The review also discusses how trial design in rheumatology may need to adapt CAR T therapy to autoimmune indications, but more broadly how trials in the cellular therapy space must be constructed for optimal results in the world of autoimmune disorders.

These considerations include appropriate lymphodepletion strategies, long-term intravenous immunoglobulin support for patients with prolonged B-cell aplasia, and the development of monitoring protocols for treatment-related toxicities, which may present differently or follow different trajectories in autoimmune populations compared to cancer patients undergoing CAR T therapy.

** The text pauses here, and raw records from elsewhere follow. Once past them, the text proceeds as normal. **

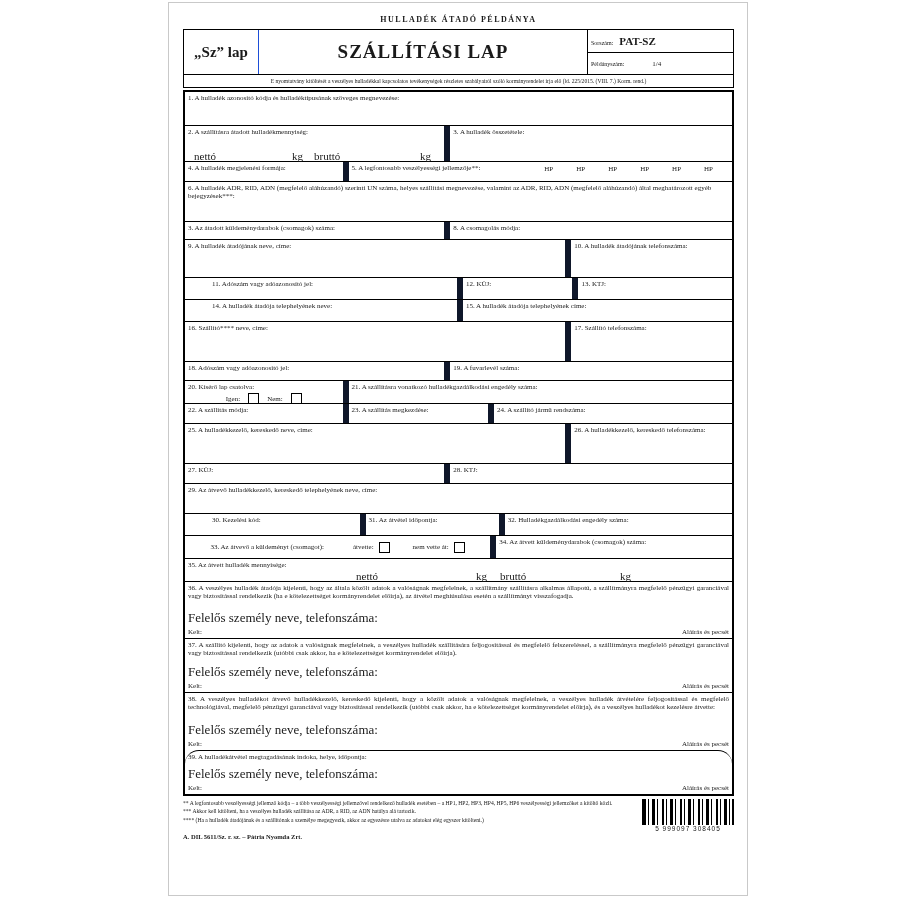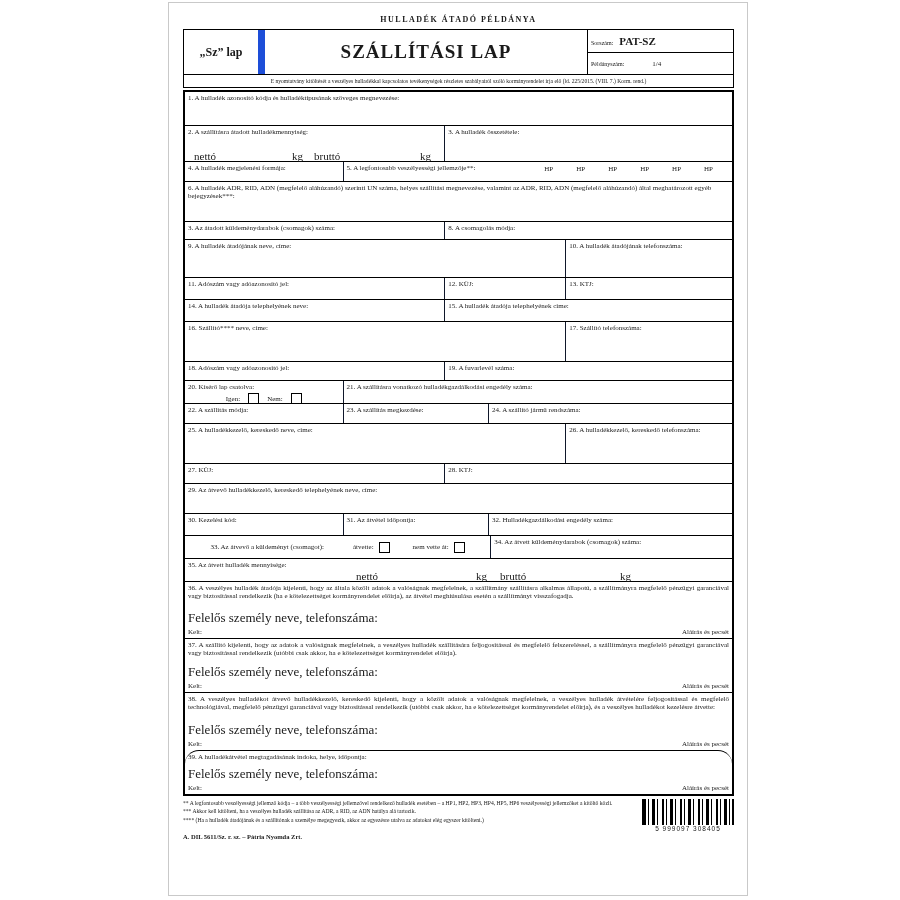--- a/index.html
+++ b/index.html
@@ -8,7 +8,7 @@
   .inner{margin:10px 13px 0 14px;}
   .toptitle{text-align:center;font-size:8px;font-weight:bold;letter-spacing:1.5px;margin-top:12px;}
   .hdr{display:flex;border:1.5px solid #000;height:46px;margin-top:5px;box-sizing:border-box;}
-  .hdr .c1{width:74px;border-right:7px solid #1d4ed8;display:flex;align-items:center;justify-content:center;font-size:12px;font-weight:bold;}
+  .hdr .c1{width:74px;border-right:1px solid #1d4ed8;display:flex;align-items:center;justify-content:center;font-size:15px;font-weight:bold;}
   .hdr .c2{flex:1;display:flex;align-items:center;justify-content:center;font-weight:bold;font-size:19px;letter-spacing:1px;}
   .hdr .c3{width:146px;border-left:1px solid #000;display:flex;flex-direction:column;box-sizing:border-box;}
   .hdr .c3 .r1{flex:1.1;border-bottom:1px solid #000;padding:1px 3px;}

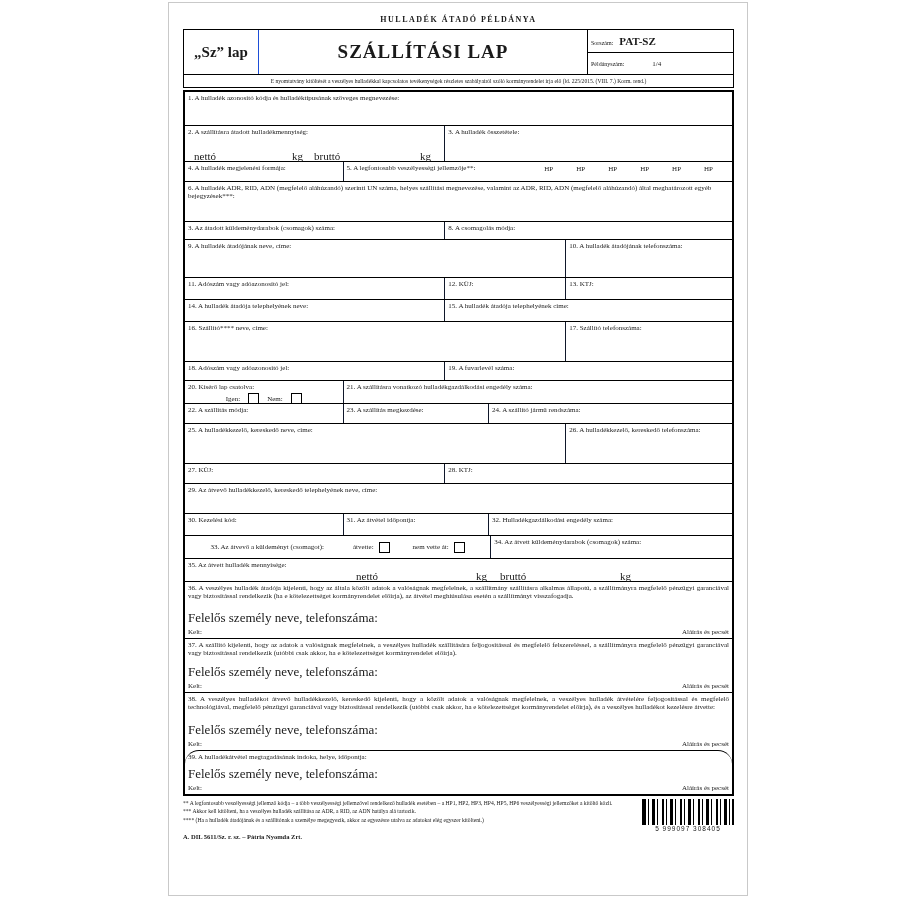--- a/index.html
+++ b/index.html
@@ -21,7 +21,7 @@
   .row{display:flex;border-top:1px solid #000;box-sizing:border-box;}
   .row:first-child{border-top:none;}
   .cell{padding:2px 3px;font-size:7px;line-height:1.18;box-sizing:border-box;position:relative;display:flex;flex-direction:column;}
-  .cell + .cell{border-left:1px solid #0f172a;}
+  .cell + .cell{border-left:6px solid #0f172a;}
   .w47{width:47.4%;} .w22{width:22.1%;} .w70{width:69.5%;} .w29{width:28.8%;}
   .w26{width:26.6%;} .w56{width:55.8%;} .rest{flex:1;}
   .h33{height:33px;} .h36{height:36px;} .h20{height:20px;} .h40{height:40px;} .h18{height:18px;}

Dr. Aggarwal and colleagues recommend selecting patients with seropositive, treatment-refractory disease who have failed at least three prior agents, with active muscle or lung involvement and high disease activity at baseline. They propose using a Total Improvement Score threshold of 40 or higher as a primary endpoint, along with steroid tapering and immunosuppressant withdrawal as secondary markers of durable response. Long-term follow-up should include relapse monitoring, immune reconstitution analysis, and careful documentation of B-cell recovery dynamics, with protocolized supportive care for those requiring extended IVIG.

“What we tried to do in that paper was bring together the immunologic reasoning and the clinical uncertainties,” Dr. Aggarwal says. “We know we can deplete B-cells with CAR T. What we’re still learning is what that means long-term in autoimmunity.”

As part of the upcoming CAR T trials that Dr. Aggarwal and colleagues are working to operationalize, the Division is also exploring how to incorporate translational endpoints, including biospecimen collection and immunologic profiling, to better understand mechanisms of the clinical responses seen in patients in the future.

Cellular Therapies and Treatment Paradigms Beyond CAR T

While CAR T therapy for myositis will be the initial therapeutic platform of cellular therapies in the Division, both Dr. Ascherman and Dr. Aggarwal stress CAR T will most certainly not be appropriate for all patients with myositis, or for all autoimmune disease states, just as is the case for cancer patients.

Manufacturing complexity, toxicity risks, and patient-specific factors will limit the scalability of CAR T in its current form. Because of this, the Division is already evaluating emerging and existing cellular therapies, including bispecific T-cell engagers and CAR NK platforms that may offer improved accessibility and simplified delivery.

“This is the kind of work we need to be doing if we want to move beyond the limits of traditional immunosuppression in autoimmunity,” Dr. Aggarwal says. “We are not replacing existing treatments. We’re adding a new category for patients who need it most. We are not focusing our efforts on CAR T, we are using it as a first test case to build a cellular therapies program for autoimmune disorders that is comprehensive, patient specific, and adaptable to future innovations.”